Exercise: Output only the lines from the one holding "Star count of notebooks dont match in search, owner: Gabriel" to the end of the data below, please, copied exactly.

Recorded data:
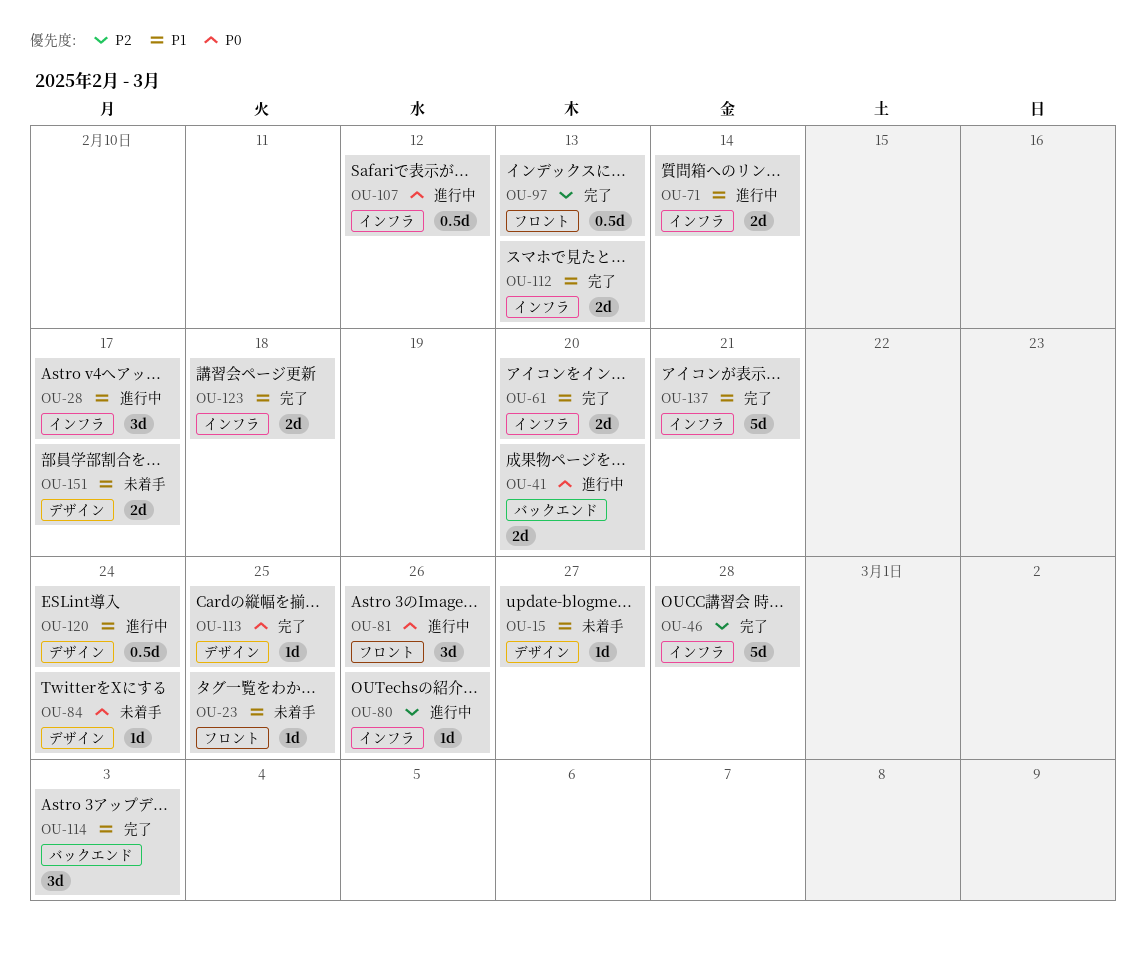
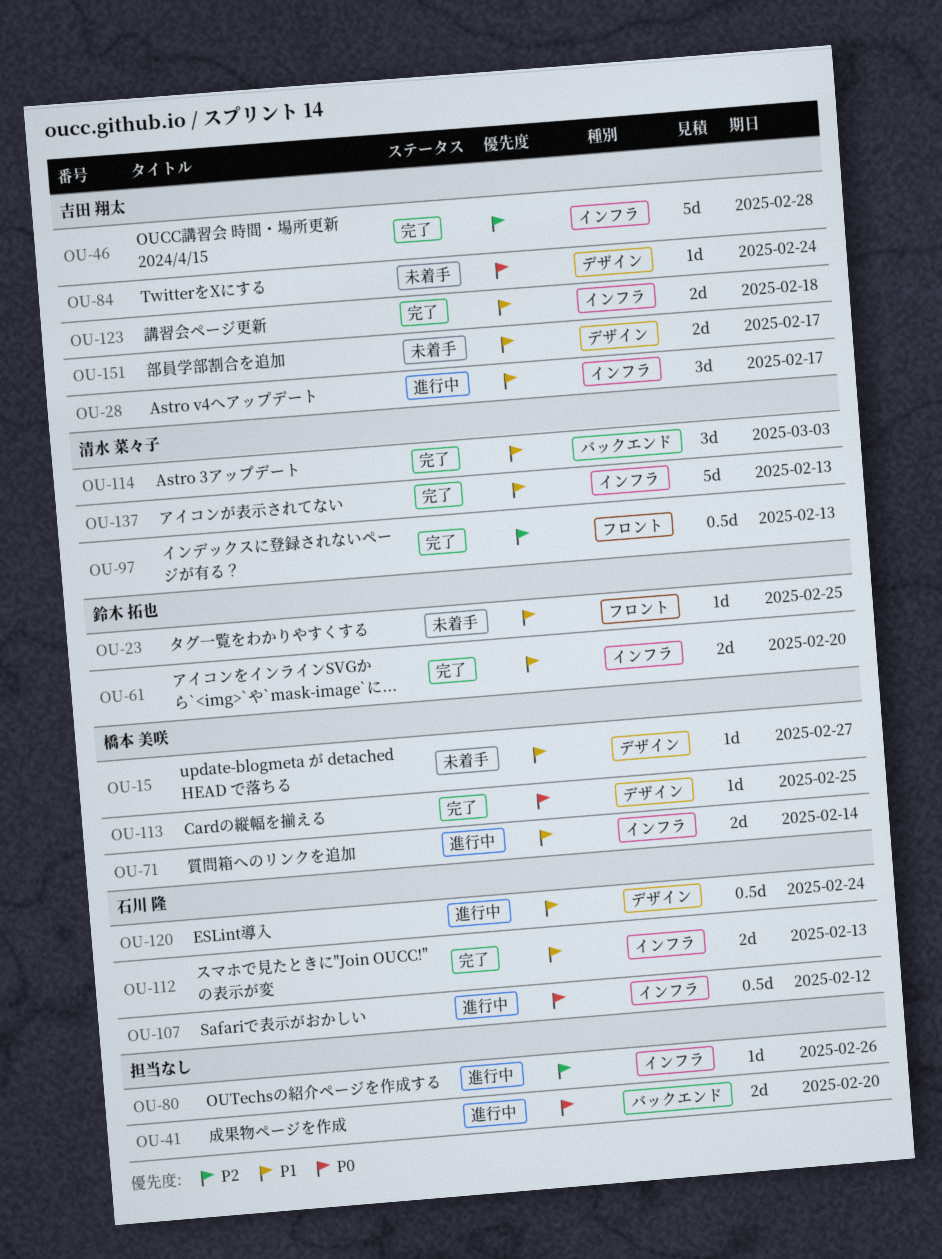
OU-81: present -> none
OU-137, due: Feb 21 -> Feb 13

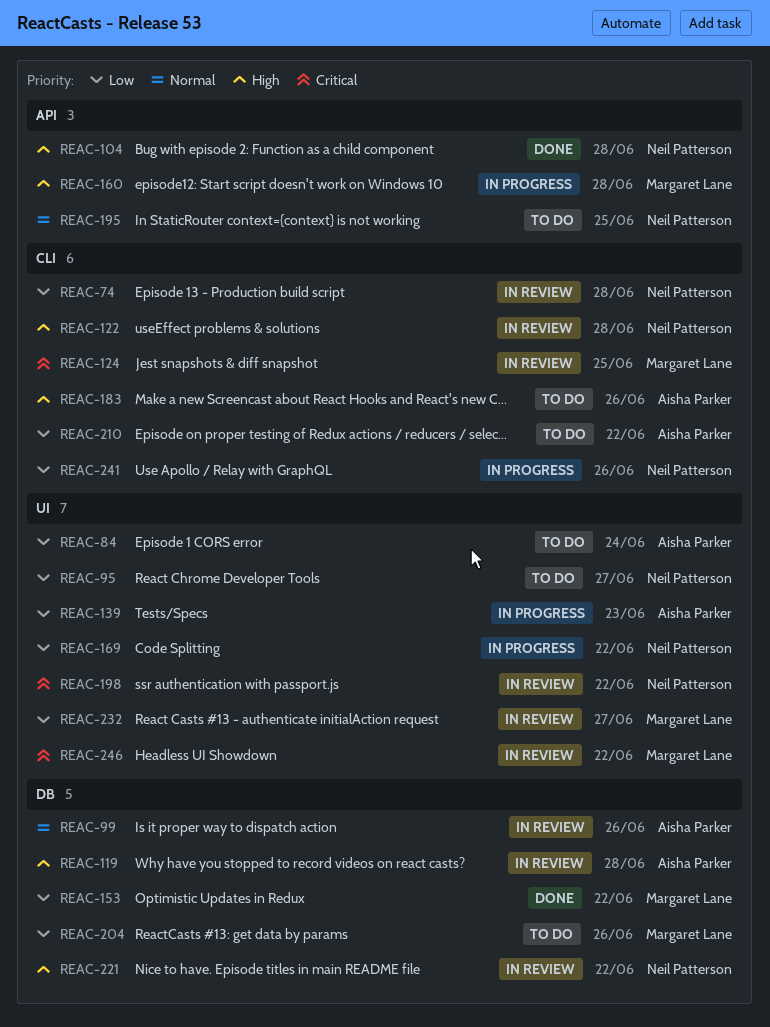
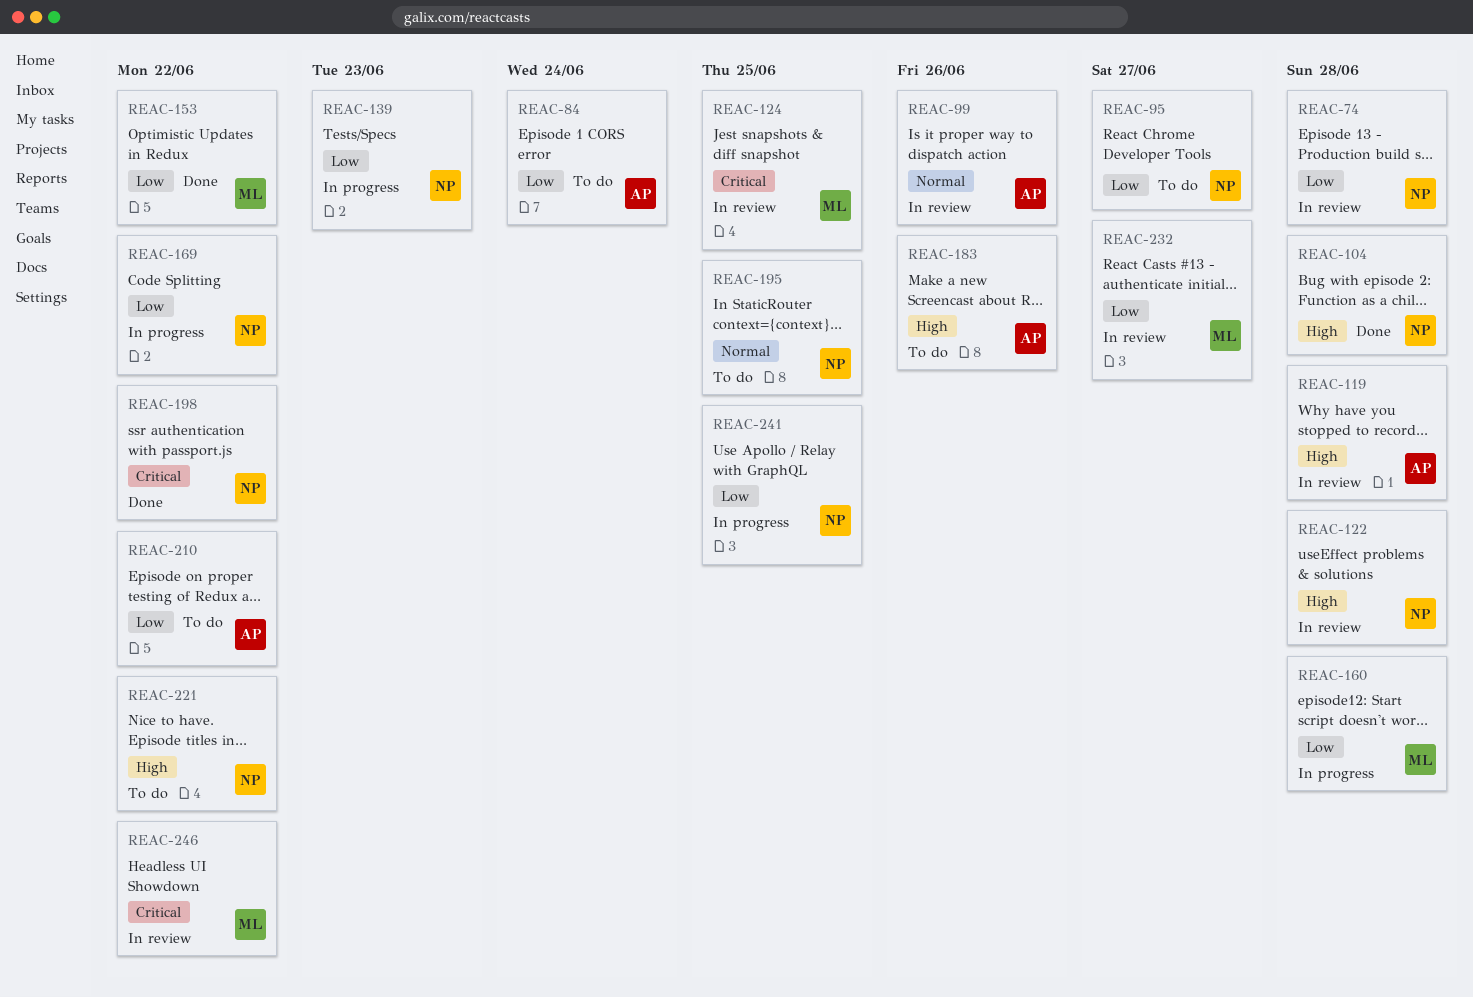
REAC-139, owner: Aisha Parker -> Neil Patterson
REAC-160, priority: High -> Low
REAC-198, status: In review -> Done
REAC-204: present -> none
REAC-221, status: In review -> To do
REAC-241, due: Jun 26 -> Jun 25

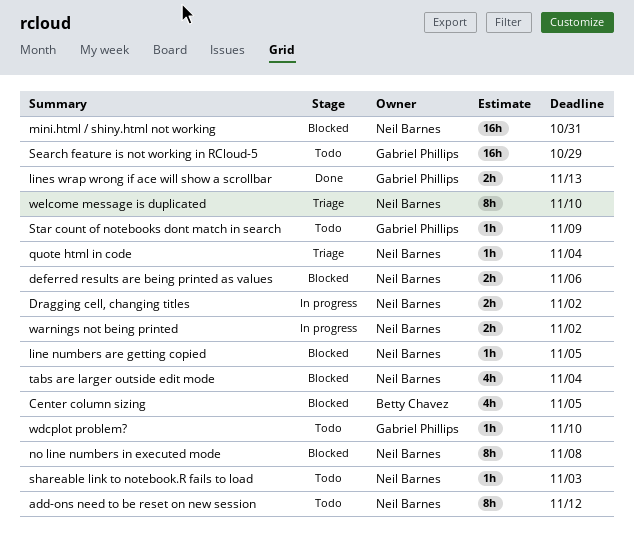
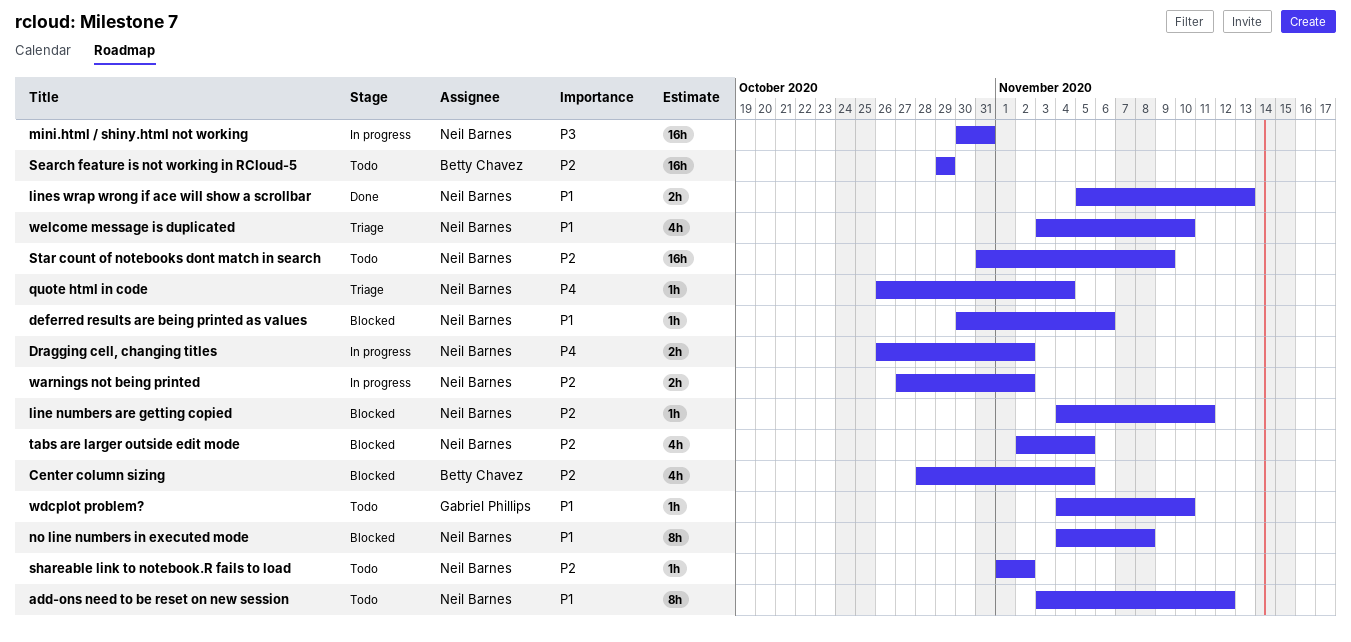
deferred results are being printed as values, estimate: 2h -> 1h
line numbers are getting copied, due: Nov 5 -> Nov 11
lines wrap wrong if ace will show a scrollbar, owner: Gabriel Phillips -> Neil Barnes
mini.html / shiny.html not working, status: Blocked -> In progress
Search feature is not working in RCloud-5, owner: Gabriel Phillips -> Betty Chavez
shareable link to notebook.R fails to load, due: Nov 3 -> Nov 2
Star count of notebooks dont match in search, owner: Gabriel Phillips -> Neil Barnes
Star count of notebooks dont match in search, estimate: 1h -> 16h
tabs are larger outside edit mode, due: Nov 4 -> Nov 5
welcome message is duplicated, estimate: 8h -> 4h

Output for this task:
Star count of notebooks dont match in search, owner: Gabriel Phillips -> Neil Barnes
Star count of notebooks dont match in search, estimate: 1h -> 16h
tabs are larger outside edit mode, due: Nov 4 -> Nov 5
welcome message is duplicated, estimate: 8h -> 4h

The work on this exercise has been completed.